VoiceTailor: Lightweight Plug-In Adapter for Diffusion-Based Personalized Text-to-Speech
Heeseung Kim, Sang-gil Lee, Jiheum Yeom, Che Hyun Lee, Sungwon Kim, Sungroh Yoon
TL;DR
VoiceTailor addresses the high cost of adapting TTS to new speakers by proposing a diffusion-based, parameter-efficient approach that injects LoRA adapters into attention modules identified via weight-change analysis. Built on UnitSpeech with a unit encoder, it uses classifier-free guidance and targeted guidance strategies to strengthen speaker information during sampling. The method achieves speaker adaptation performance comparable to full fine-tuning while using only 0.25% of parameters (about 311K of 127M, ~1.3 MB), and demonstrates robustness across real-world speakers with short adaptation data.
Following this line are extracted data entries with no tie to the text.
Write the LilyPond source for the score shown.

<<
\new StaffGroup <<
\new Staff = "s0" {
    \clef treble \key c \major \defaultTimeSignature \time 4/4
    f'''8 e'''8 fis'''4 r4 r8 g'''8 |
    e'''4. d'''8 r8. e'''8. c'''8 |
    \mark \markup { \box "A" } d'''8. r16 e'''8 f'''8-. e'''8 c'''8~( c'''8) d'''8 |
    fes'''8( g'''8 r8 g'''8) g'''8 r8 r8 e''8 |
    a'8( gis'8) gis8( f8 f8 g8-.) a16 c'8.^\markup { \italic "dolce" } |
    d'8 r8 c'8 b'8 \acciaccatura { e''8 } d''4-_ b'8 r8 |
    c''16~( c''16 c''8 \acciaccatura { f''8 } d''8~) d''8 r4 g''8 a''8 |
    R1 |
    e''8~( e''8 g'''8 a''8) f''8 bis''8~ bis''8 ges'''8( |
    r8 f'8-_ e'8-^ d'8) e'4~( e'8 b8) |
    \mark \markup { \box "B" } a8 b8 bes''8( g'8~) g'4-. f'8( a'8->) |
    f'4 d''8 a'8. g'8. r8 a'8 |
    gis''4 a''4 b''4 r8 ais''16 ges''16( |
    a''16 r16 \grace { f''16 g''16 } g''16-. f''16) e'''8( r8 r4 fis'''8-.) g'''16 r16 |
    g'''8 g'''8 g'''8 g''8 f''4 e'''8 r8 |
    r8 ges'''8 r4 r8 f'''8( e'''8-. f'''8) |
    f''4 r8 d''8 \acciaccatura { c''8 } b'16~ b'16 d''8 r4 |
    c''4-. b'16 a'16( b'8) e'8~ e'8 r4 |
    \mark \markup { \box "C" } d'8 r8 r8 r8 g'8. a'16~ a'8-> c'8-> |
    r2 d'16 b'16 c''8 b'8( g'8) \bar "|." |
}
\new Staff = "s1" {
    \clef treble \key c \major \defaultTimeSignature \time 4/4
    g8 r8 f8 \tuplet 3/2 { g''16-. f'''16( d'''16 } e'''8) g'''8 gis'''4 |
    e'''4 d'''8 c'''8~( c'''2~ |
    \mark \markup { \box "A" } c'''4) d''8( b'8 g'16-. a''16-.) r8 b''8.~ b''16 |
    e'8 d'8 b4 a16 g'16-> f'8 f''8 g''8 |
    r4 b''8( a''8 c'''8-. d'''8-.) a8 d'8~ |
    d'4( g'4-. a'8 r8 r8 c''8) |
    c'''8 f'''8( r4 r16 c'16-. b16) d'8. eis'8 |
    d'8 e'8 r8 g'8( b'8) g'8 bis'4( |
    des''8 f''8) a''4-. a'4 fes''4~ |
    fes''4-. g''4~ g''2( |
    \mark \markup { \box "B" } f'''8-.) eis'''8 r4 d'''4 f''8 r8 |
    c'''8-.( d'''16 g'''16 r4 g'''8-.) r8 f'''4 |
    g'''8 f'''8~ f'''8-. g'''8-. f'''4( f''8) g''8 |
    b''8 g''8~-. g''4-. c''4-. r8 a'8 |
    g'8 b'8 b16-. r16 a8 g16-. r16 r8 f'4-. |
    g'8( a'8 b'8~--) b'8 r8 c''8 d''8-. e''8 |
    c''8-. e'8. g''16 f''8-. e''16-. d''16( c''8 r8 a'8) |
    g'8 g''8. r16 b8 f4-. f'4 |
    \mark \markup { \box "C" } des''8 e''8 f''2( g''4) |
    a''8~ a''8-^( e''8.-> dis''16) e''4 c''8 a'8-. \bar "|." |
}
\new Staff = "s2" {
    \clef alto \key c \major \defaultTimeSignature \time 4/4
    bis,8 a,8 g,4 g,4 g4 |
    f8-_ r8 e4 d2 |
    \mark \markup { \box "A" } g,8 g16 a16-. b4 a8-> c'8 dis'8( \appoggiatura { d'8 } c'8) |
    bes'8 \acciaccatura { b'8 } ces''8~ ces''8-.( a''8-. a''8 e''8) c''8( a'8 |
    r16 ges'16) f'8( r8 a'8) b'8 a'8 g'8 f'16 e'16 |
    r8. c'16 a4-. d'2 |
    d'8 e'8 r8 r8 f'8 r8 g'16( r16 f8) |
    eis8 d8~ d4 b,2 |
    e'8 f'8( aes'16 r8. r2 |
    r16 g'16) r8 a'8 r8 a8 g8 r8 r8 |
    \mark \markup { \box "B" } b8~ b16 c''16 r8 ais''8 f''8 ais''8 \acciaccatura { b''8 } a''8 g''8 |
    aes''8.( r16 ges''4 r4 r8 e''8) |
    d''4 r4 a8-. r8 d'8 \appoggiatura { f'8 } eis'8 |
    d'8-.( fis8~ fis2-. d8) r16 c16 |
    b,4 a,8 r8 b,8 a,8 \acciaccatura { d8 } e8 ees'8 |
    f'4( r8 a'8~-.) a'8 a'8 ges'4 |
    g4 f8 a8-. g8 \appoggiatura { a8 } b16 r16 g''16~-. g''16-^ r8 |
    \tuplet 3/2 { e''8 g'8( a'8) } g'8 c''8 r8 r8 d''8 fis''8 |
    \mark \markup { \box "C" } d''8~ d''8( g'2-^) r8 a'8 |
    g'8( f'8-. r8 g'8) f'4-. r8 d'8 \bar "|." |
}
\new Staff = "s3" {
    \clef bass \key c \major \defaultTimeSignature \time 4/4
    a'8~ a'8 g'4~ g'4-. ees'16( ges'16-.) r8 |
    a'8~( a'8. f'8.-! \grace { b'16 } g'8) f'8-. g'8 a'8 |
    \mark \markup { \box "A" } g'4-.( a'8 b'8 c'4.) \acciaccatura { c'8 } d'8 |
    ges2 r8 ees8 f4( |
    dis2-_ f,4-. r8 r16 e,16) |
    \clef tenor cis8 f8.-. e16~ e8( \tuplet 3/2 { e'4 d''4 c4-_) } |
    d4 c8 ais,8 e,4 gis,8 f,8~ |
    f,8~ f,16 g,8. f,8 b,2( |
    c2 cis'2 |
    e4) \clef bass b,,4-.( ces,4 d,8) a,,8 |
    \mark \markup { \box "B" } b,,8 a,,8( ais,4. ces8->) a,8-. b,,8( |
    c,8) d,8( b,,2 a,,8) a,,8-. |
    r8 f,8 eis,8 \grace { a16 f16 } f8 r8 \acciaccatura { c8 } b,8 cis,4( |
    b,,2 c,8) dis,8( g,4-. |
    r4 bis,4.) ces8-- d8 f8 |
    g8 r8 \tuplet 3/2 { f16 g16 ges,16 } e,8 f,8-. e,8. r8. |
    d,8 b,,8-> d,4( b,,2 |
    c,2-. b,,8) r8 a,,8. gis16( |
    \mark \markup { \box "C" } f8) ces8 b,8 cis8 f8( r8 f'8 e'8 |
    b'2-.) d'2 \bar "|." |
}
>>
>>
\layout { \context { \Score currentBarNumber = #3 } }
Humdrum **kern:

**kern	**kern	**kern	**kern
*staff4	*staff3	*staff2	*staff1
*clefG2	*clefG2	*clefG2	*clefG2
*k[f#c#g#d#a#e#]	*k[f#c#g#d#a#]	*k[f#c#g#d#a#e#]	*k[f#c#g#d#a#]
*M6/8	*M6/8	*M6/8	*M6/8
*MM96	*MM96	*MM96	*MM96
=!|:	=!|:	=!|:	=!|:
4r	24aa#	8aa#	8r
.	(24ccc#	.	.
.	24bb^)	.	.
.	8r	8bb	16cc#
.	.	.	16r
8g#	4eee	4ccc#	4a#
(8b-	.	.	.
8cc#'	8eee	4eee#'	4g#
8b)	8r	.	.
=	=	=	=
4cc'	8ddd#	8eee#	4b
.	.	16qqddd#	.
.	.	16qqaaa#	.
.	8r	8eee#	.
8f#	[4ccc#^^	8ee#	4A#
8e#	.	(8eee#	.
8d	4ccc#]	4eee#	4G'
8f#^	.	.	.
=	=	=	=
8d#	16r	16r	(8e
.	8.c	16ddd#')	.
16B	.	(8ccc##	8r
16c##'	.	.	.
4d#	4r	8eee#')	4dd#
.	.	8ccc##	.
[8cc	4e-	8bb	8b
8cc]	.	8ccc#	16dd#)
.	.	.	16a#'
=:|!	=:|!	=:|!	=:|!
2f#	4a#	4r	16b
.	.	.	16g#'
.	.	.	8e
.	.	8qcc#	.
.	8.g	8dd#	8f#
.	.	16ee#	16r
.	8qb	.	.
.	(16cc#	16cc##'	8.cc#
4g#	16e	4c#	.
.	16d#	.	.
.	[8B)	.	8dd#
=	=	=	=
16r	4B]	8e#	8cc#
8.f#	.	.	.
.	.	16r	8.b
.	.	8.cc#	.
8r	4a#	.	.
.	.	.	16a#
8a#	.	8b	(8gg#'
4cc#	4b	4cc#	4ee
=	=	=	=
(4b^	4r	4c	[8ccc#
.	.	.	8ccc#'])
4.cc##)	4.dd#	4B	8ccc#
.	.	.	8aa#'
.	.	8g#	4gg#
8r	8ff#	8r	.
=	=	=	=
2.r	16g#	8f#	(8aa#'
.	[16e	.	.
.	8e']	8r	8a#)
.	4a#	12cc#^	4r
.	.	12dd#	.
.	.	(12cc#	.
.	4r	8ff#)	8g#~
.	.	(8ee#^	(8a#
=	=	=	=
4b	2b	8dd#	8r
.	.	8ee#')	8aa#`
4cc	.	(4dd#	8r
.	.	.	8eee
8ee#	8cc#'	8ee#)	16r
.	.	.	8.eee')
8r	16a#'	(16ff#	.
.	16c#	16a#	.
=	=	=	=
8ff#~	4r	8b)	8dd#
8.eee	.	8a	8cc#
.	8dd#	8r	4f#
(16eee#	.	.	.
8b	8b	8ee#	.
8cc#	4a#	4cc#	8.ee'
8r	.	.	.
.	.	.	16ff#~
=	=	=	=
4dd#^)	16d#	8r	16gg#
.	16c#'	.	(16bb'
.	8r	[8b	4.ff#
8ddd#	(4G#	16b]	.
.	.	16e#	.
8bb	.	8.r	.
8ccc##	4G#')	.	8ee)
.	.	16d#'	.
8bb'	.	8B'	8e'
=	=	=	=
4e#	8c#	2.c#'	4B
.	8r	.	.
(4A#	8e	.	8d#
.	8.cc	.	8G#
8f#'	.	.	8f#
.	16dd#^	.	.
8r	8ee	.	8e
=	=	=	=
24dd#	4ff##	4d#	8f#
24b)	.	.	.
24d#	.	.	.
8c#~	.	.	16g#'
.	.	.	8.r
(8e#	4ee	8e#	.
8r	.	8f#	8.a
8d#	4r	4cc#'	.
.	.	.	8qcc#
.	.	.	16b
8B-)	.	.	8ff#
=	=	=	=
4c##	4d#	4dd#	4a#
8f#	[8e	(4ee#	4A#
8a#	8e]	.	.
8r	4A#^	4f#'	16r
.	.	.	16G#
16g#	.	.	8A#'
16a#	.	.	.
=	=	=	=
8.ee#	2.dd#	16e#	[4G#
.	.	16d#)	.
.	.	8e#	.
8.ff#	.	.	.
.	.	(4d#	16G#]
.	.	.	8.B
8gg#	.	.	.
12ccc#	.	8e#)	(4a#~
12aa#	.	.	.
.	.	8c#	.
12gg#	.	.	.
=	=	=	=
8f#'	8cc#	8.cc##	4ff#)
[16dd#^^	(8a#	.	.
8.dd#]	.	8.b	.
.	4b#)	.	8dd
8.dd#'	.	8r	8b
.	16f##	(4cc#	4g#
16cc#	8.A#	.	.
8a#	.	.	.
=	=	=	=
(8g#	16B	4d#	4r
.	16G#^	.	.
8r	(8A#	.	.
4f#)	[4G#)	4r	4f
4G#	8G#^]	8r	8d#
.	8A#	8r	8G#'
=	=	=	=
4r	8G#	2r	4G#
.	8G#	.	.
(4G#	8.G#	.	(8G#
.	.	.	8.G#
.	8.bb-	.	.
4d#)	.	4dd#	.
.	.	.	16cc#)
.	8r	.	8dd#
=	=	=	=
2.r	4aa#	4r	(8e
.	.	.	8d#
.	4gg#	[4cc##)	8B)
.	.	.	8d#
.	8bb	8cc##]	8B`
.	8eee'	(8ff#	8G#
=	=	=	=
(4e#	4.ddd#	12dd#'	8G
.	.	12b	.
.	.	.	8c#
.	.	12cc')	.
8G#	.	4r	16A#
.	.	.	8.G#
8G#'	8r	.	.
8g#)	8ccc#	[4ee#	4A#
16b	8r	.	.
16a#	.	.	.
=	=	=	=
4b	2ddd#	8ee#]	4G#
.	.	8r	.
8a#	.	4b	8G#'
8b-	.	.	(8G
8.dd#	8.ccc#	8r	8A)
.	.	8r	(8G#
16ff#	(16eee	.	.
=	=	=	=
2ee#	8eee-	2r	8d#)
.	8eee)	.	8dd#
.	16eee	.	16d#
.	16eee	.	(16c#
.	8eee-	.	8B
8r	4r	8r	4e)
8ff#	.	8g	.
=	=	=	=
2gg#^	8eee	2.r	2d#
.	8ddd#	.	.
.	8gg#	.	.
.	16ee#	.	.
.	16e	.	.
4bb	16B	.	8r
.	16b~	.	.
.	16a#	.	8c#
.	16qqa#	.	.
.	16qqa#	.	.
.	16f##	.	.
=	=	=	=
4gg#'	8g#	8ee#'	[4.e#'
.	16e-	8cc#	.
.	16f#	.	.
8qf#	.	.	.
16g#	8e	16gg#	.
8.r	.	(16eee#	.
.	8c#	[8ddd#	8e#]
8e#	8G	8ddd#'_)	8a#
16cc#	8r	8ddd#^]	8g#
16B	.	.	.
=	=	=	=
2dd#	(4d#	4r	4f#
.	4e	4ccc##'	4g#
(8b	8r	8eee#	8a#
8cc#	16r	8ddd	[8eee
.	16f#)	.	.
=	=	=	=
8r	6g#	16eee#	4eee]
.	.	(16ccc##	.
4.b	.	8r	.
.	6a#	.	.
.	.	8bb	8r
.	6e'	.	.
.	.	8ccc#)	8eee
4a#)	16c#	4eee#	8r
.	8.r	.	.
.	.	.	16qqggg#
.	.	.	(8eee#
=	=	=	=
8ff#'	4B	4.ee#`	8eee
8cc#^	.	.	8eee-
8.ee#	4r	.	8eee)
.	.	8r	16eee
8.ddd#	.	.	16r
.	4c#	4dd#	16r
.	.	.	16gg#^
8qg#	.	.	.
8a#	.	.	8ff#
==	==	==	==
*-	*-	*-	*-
This work significantly lowers the data and compute burden of personalized TTS, enabling scalable, real-world deployment for many speakers.
Abstract
We propose VoiceTailor, a parameter-efficient speaker-adaptive text-to-speech (TTS) system, by equipping a pre-trained diffusion-based TTS model with a personalized adapter. VoiceTailor identifies pivotal modules that benefit from the adapter based on a weight change ratio analysis. We utilize Low-Rank Adaptation (LoRA) as a parameter-efficient adaptation method and incorporate the adapter into pivotal modules of the pre-trained diffusion decoder. To achieve powerful adaptation performance with few parameters, we explore various guidance techniques for speaker adaptation and investigate the best strategies to strengthen speaker information. VoiceTailor demonstrates comparable speaker adaptation performance to existing adaptive TTS models by fine-tuning only 0.25\% of the total parameters. VoiceTailor shows strong robustness when adapting to a wide range of real-world speakers, as shown in the demo.